A while back I got an email from a friend who was very surprised to hear that we were moving to Brazil, and wanted to know what lead us to move here. So Scottie-Pooh, this is for you.
1. It is a cold, winter night in December of 1990, Cashmere, Washington. The Ryan family kids were out sledding down our driveway at good 'ol Red Apple Road. After about 50 trips down the slick driveway, I let the sled keep going, and ended up a way down the dirt road by our neighbor's apple orchard. I left the sled, and walked, admiring the starry sky and entertaining romantic notions of what life should be (ah, to be a 16 year old again). Suddenly it occurred to me that I wanted to travel, and it was my hope to one day live in a foreign country. I walked back in the snow toward our house, and vowed to make it happen.
2. I decided to study Spanish in college, to help me get closer to this goal. Unfortunately, I didn't study abroad, but I did get to spend a summer working at an orphanage in Mexico, and having a Spanish speaking roommate helped me immensely. In college I was very involved with a campus ministry that helped me think about the world, culture, language and race relations in a unique way. I made it a point to build relationships with people who were different from me, and was hungry to learn about how these friends operated in their cultures and what it meant for them to live in the U.S. I have friends from Pakistan, Japan, India, Vietnam, and other places because of this curiosity.
3. Matt and I got married in Washington State, lived in Eugene, OR, and we wanted to live in a more diverse community. When the opportunity arose to move to Arizona, we decided to go for it. We worked at ASU. We had three kids. Matt got his doctorate. I stayed at home with the kids, went back to work, tried my hand at several things, but still dreamed about moving overseas.

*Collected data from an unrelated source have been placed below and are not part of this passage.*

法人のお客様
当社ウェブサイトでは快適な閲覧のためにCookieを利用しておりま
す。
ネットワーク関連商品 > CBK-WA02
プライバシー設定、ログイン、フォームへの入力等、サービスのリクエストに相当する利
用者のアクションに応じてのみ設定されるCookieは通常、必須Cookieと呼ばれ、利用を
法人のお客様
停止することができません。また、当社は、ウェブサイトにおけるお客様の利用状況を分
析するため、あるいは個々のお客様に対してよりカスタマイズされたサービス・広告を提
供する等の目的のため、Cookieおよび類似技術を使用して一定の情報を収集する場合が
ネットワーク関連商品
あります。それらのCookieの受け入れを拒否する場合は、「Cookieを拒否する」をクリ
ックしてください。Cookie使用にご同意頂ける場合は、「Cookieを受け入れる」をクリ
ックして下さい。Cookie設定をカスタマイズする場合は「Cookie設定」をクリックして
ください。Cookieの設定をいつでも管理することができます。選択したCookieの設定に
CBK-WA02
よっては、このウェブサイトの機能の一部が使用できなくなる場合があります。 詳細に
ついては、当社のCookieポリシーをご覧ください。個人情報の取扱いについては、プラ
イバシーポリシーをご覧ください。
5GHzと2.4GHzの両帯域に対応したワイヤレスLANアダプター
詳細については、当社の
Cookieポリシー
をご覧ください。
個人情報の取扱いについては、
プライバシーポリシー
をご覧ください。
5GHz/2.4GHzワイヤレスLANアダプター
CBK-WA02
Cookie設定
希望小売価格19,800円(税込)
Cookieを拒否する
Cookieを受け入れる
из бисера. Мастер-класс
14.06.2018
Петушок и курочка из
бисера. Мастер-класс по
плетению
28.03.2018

4. About a year ago, Matt saw the posting for his current position online, and mentioned it to me. I thought it would be cool if he could audition, but it wasn't really feasible for him to fly with his cello to Brazil for an audition. Then in the fall of 2010, as Matt is quickly approaching graduation, he saw that the Orquestra was holding auditions in New York. We had two free tickets from frequent flier miles. And amazing friends in New Jersey who offered to host him. Matt went for the audition, and they told him, "we'll email you." He thought, "yeah, right!" Then a few days after returning to Arizona, he got an email, and was offered a job. Matt was pretty much sold then and there, but I was hesitant. What about the kids? What would I do? Could we afford to move? What about the house in Arizona? Finally, my dear friend Abby asked me, "would you regret it if you didn't move?" And then and there I knew: yes. I would regret it. This is what I've been waiting for.
5. Most days I feel pretty crazy for having made this move. I mean really, who does this kind of thing? I do. We do. It comes at a cost--missing family TERRIBLY, not knowing how to communicate, missing all our networks of friends and dear ones. But I keep telling myself it is worth it. It is worth it to eat mangoes. It is worth it to play with the kids in the swimming pool and laugh with them as George the kitten chases his tail. It is worth it to hear for the 1000th time how "linda" my daughters are, and how beautiful Sebastian's eyes are. It is worth it be stretched and pushed to learn new things, and realize who we really are as people. And it is worth it to be totally lost in a city of 4 million people, not speak a word of intelligible Portuguese, and have a bus full of people ready to drop their plans to help me get home. It is good.